■ **Task goal**
Your answer should be the full data, transcribed exactly, with no pictures in it.

■ **Data to use**
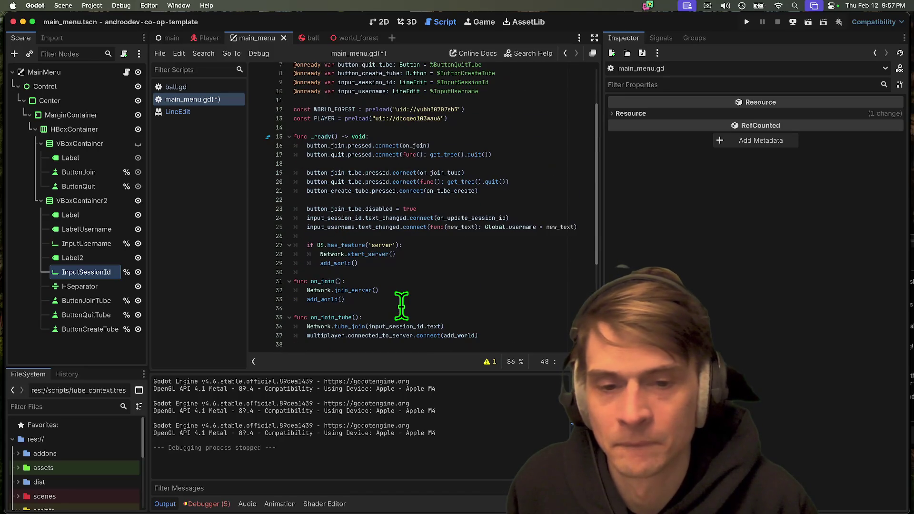
{"action": "left_click", "coordinate": [471, 221], "text": "super"}
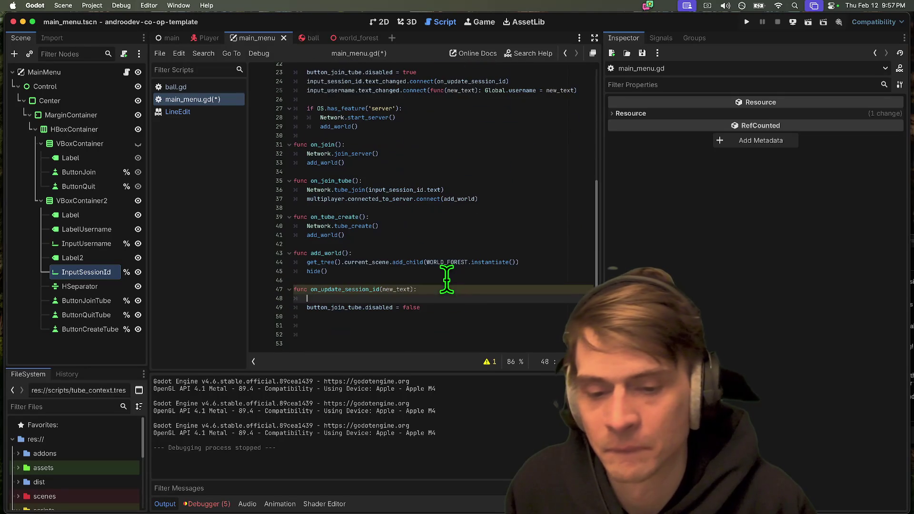
{"action": "mouse_move", "coordinate": [304, 308]}
{"action": "left_mouse_down"}
{"action": "mouse_move", "coordinate": [439, 303]}
{"action": "mouse_move", "coordinate": [118, 286]}
{"action": "left_mouse_up"}
{"action": "key", "text": "BackSpace"}
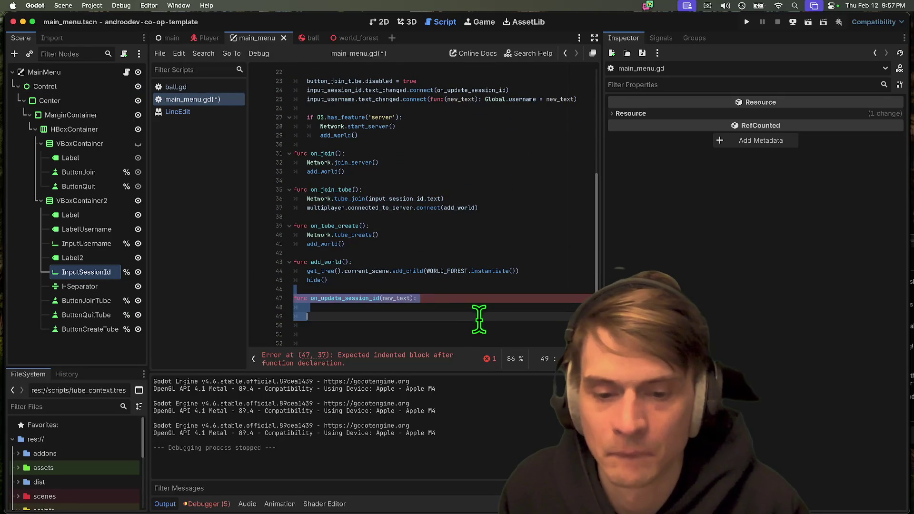
- Delete on_update_session_id, connect line 24 to func(_new): button_join_tube.disabled = false, then save and run
{"action": "key", "text": "BackSpace"}
{"action": "scroll", "coordinate": [495, 314], "scroll_direction": "up", "scroll_amount": 6}
{"action": "double_click", "coordinate": [452, 239]}
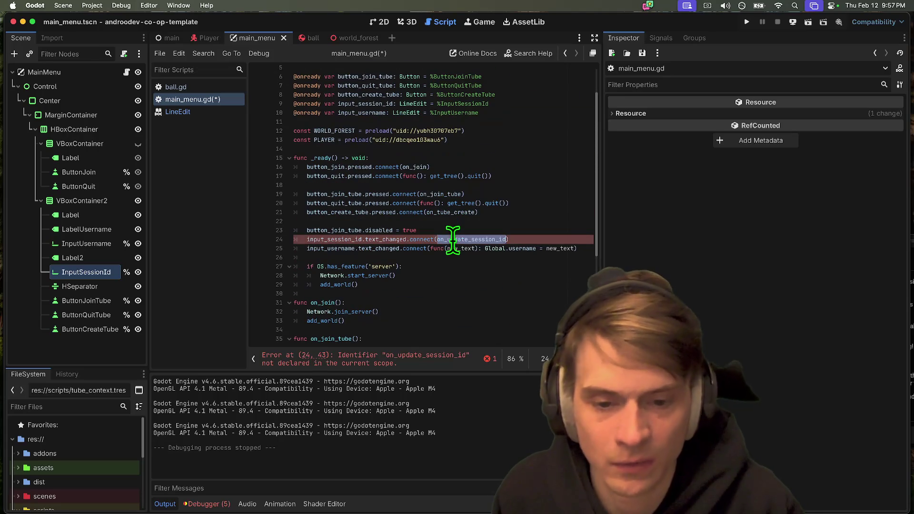
{"action": "type", "text": "fu"}
{"action": "type", "text": "nc(_new)"}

■ **The completed task**
{"action": "left_click", "coordinate": [471, 221], "text": "super"}
{"action": "mouse_move", "coordinate": [304, 308]}
{"action": "left_mouse_down"}
{"action": "mouse_move", "coordinate": [439, 303]}
{"action": "mouse_move", "coordinate": [118, 286]}
{"action": "left_mouse_up"}
{"action": "key", "text": "BackSpace"}
- Delete on_update_session_id, connect line 24 to func(_new): button_join_tube.disabled = false, then save and run
{"action": "key", "text": "BackSpace"}
{"action": "scroll", "coordinate": [495, 314], "scroll_direction": "up", "scroll_amount": 6}
{"action": "double_click", "coordinate": [452, 239]}
{"action": "type", "text": "fu"}
{"action": "type", "text": "nc(_new)"}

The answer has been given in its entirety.